Assigned task: Restate word for word the lines of the entries below, starting with the line that holds "[111,285,374,306] ./fineune_data_folder ->" and ending with the line that holds "(818, 1489) none", and no others.

Given records:

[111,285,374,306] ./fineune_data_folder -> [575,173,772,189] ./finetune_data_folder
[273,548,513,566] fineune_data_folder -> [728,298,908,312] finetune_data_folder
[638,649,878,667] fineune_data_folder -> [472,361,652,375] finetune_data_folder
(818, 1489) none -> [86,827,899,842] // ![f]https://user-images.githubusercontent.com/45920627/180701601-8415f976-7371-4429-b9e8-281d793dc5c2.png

---

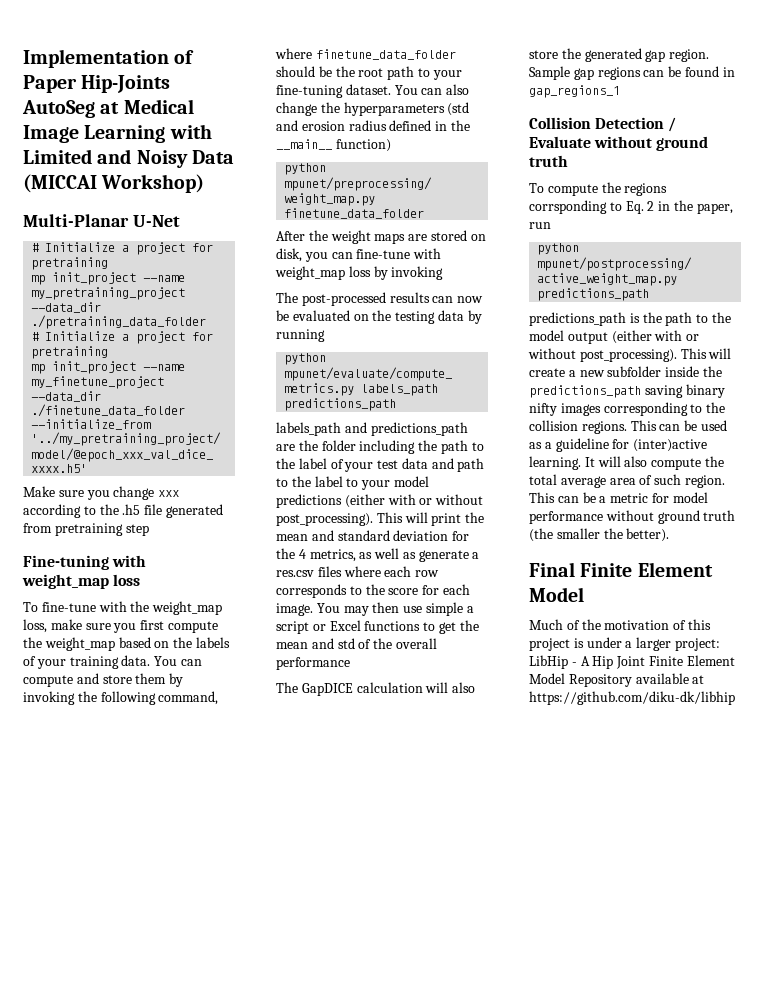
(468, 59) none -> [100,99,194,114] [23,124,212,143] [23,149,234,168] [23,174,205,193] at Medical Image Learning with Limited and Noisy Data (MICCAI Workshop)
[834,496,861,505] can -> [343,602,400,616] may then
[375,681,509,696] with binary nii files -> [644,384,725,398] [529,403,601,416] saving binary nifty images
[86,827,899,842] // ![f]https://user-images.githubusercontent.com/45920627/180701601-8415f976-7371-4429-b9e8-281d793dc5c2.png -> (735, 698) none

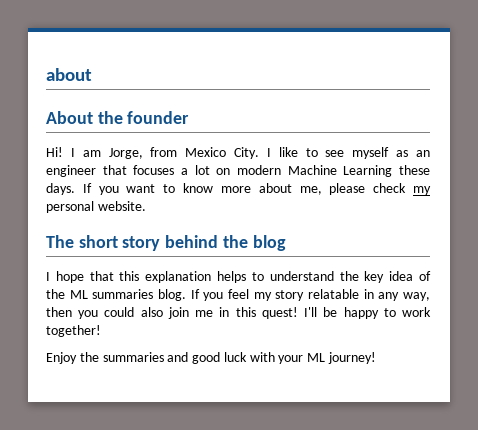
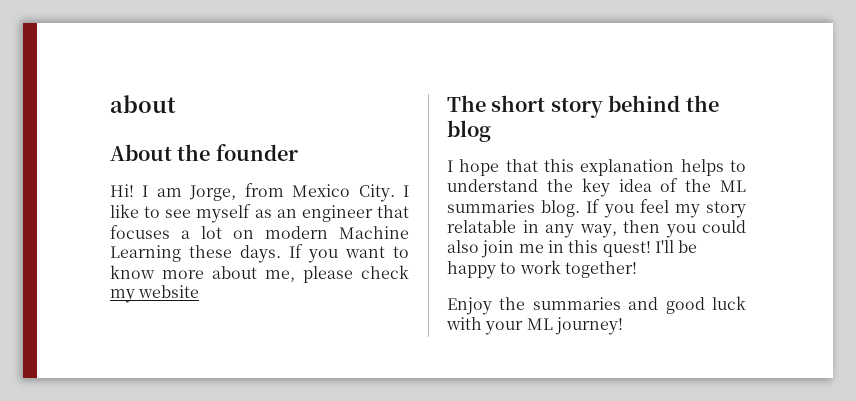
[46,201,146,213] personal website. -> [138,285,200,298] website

Solution:
[111,285,374,306] ./fineune_data_folder -> [575,173,772,189] ./finetune_data_folder
[273,548,513,566] fineune_data_folder -> [728,298,908,312] finetune_data_folder
[638,649,878,667] fineune_data_folder -> [472,361,652,375] finetune_data_folder
(818, 1489) none -> [86,827,899,842] // ![f]https://user-images.githubusercontent.com/45920627/180701601-8415f976-7371-4429-b9e8-281d793dc5c2.png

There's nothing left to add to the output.